Folding in information beyond the credit bureau's summary data sets is imperative if we’re going to make the credit system fairer and more accessible to everyone. Consider that the credit industry has remarkably little information on hand about people who don’t fit into the neat credit box. Some 30% of Americans don’t have credit cards, and 10% don’t even have a credit score.
Credit professionals know there are a wide variety of reasons for that. Someone without a credit card may be a young person who prefers to use Venmo and debit cards. Or they could be a Ph.D. who has just immigrated to the U.S. to join the staff of a university and has yet to establish credit locally.
Assuming that these people are bad risks just because they aren’t typical credit-bureau types limits the pool financial institutions can pull from when offering loans. Additional data would be a way to find worthy borrowers while at the same time excluding riskier ones by painting a more well-rounded image of each potential customer. Using more data points is one way that Zest Automated Machine Learning (ZAML) consistently helps our clients both raise revenue without raising risk and lower risk without cutting revenue.
An analysis we did with an auto lender found that alternative data contribute little to the model’s performance.

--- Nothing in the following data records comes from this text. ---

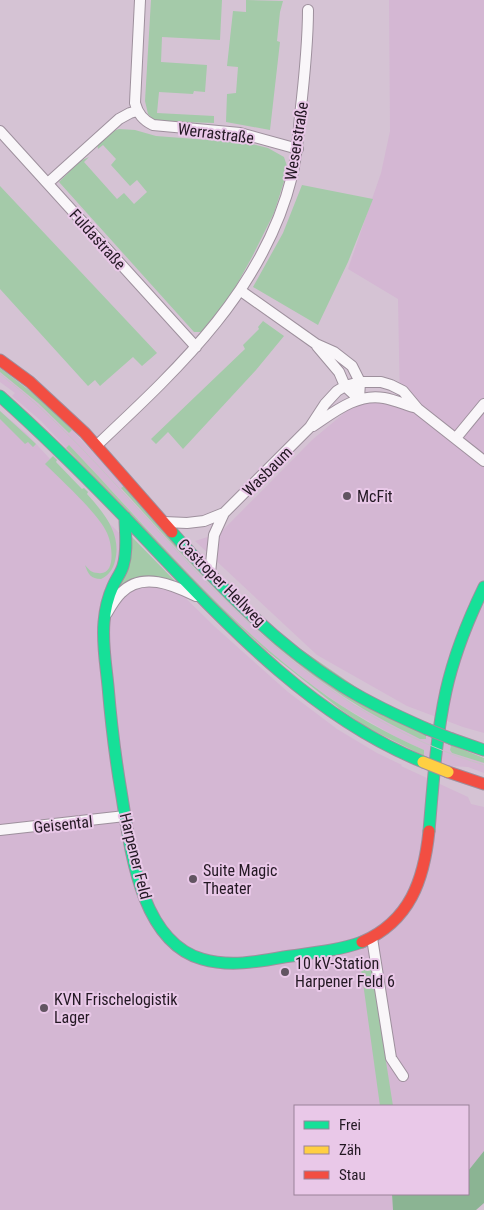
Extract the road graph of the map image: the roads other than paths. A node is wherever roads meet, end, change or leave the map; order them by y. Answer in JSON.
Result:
{"nodes":[{"id":1,"x":140,"y":0,"type":"edge"},
{"id":2,"x":308,"y":10,"type":"dead end"},
{"id":3,"x":137,"y":111,"type":"junction"},
{"id":4,"x":0,"y":131,"type":"edge"},
{"id":5,"x":298,"y":149,"type":"junction"},
{"id":6,"x":48,"y":183,"type":"junction"},
{"id":7,"x":241,"y":291,"type":"junction"},
{"id":8,"x":316,"y":344,"type":"junction"},
{"id":9,"x":196,"y":347,"type":"junction"},
{"id":10,"x":0,"y":360,"type":"edge"},
{"id":11,"x":360,"y":382,"type":"junction"},
{"id":12,"x":345,"y":386,"type":"junction"},
{"id":13,"x":0,"y":396,"type":"edge"},
{"id":14,"x":359,"y":399,"type":"junction"},
{"id":15,"x":484,"y":404,"type":"edge"},
{"id":16,"x":418,"y":409,"type":"junction"},
{"id":17,"x":310,"y":428,"type":"junction"},
{"id":18,"x":456,"y":438,"type":"junction"},
{"id":19,"x":96,"y":446,"type":"junction"},
{"id":20,"x":484,"y":461,"type":"edge"},
{"id":21,"x":224,"y":513,"type":"junction"},
{"id":22,"x":125,"y":517,"type":"junction"},
{"id":23,"x":164,"y":522,"type":"junction"},
{"id":24,"x":210,"y":573,"type":"junction"},
{"id":25,"x":484,"y":587,"type":"edge"},
{"id":26,"x":203,"y":600,"type":"junction"},
{"id":27,"x":105,"y":616,"type":"junction"},
{"id":28,"x":484,"y":750,"type":"edge"},
{"id":29,"x":484,"y":784,"type":"edge"},
{"id":30,"x":125,"y":816,"type":"junction"},
{"id":31,"x":0,"y":830,"type":"edge"},
{"id":32,"x":372,"y":938,"type":"junction"},
{"id":33,"x":403,"y":1076,"type":"dead end"}],
"edges":[{"from":1,"to":3,"type":"street"},
{"from":2,"to":5,"type":"street","name":"Weserstraße"},
{"from":3,"to":5,"type":"street","name":"Werrastraße"},
{"from":3,"to":6,"type":"street"},
{"from":4,"to":6,"type":"street","name":"Fuldastraße"},
{"from":5,"to":7,"type":"street","name":"Weserstraße"},
{"from":6,"to":9,"type":"street","name":"Fuldastraße"},
{"from":7,"to":8,"type":"street"},
{"from":7,"to":9,"type":"street","name":"Weserstraße"},
{"from":8,"to":11,"type":"street"},
{"from":8,"to":12,"type":"street"},
{"from":9,"to":19,"type":"street","name":"Weserstraße"},
{"from":10,"to":19,"type":"main road","name":"Castroper Hellweg"},
{"from":11,"to":12,"type":"street","name":"Wasbaum"},
{"from":11,"to":14,"type":"street"},
{"from":11,"to":16,"type":"street","name":"Wasbaum"},
{"from":12,"to":14,"type":"street"},
{"from":12,"to":17,"type":"street","name":"Wasbaum"},
{"from":13,"to":22,"type":"main road","name":"Castroper Hellweg"},
{"from":14,"to":16,"type":"street"},
{"from":14,"to":17,"type":"street","name":"Wasbaum"},
{"from":15,"to":18,"type":"street"},
{"from":16,"to":18,"type":"street"},
{"from":17,"to":21,"type":"street","name":"Wasbaum"},
{"from":18,"to":20,"type":"street"},
{"from":19,"to":23,"type":"main road","name":"Castroper Hellweg"},
{"from":21,"to":23,"type":"street","name":"Wasbaum"},
{"from":21,"to":24,"type":"street","name":"Wasbaum"},
{"from":22,"to":26,"type":"main road","name":"Castroper Hellweg"},
{"from":22,"to":27,"type":"main road","name":"Harpener Feld"},
{"from":23,"to":24,"type":"main road","name":"Castroper Hellweg"},
{"from":24,"to":28,"type":"main road","name":"Castroper Hellweg","bridge":true},
{"from":25,"to":32,"type":"main road","name":"Harpener Feld"},
{"from":26,"to":27,"type":"street"},
{"from":26,"to":29,"type":"main road","name":"Castroper Hellweg","bridge":true},
{"from":27,"to":30,"type":"main road","name":"Harpener Feld"},
{"from":30,"to":31,"type":"street","name":"Geisental"},
{"from":30,"to":32,"type":"main road","name":"Harpener Feld"},
{"from":32,"to":33,"type":"street"}]}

The bad rap alternative data gets fades away when you restrict its usage to inclusive data. Lenders don’t even have to go very far to find it. A major U.S. credit card issuer we worked with increased its loan approval rate by 10% with no added risk by using the transaction and CRM data it already had. An analysis we did with an auto lender found that alternative data contribute little to the model’s performance. Often just switching from a simple logistic regression model to an ML model built off the much bigger raw data set in a person’s credit file — not the summaries — is enough to improve loan portfolio profitability.
But widening the search for sources that are adjacent to a credit file yields some valuable options. One type of inclusive data point is rent history, which usually is missing from consumer credit files, especially when the renter has a smaller-scale landlord. (Some larger apartment companies do license their rental records.) A steady history of making the rent is a very positive indicator that would help a lot of people if it were included in credit files. And there are lots of other inclusive data types that can be predictive as well. People can live full financial lives outside credit bureau data by, for example, buying a car at an independent, self-financing dealer or preferring to use prepaid debit cards for shopping.
Any expanded data usage should start with common sense. Consider the headline risk of using quixotic and odd data sources and correlations. Consider too how you’ll explain to regulators or attorneys why a credit model used a variable based on a borrower’s Instagram posts or Netflix watchlist. Your customer base will be the ultimate judge of what they consider fair game when you’re evaluating their credit request. More data is useful but not all data is equally important, so don’t worry so much about alternative data., Instead, focus on inclusive data.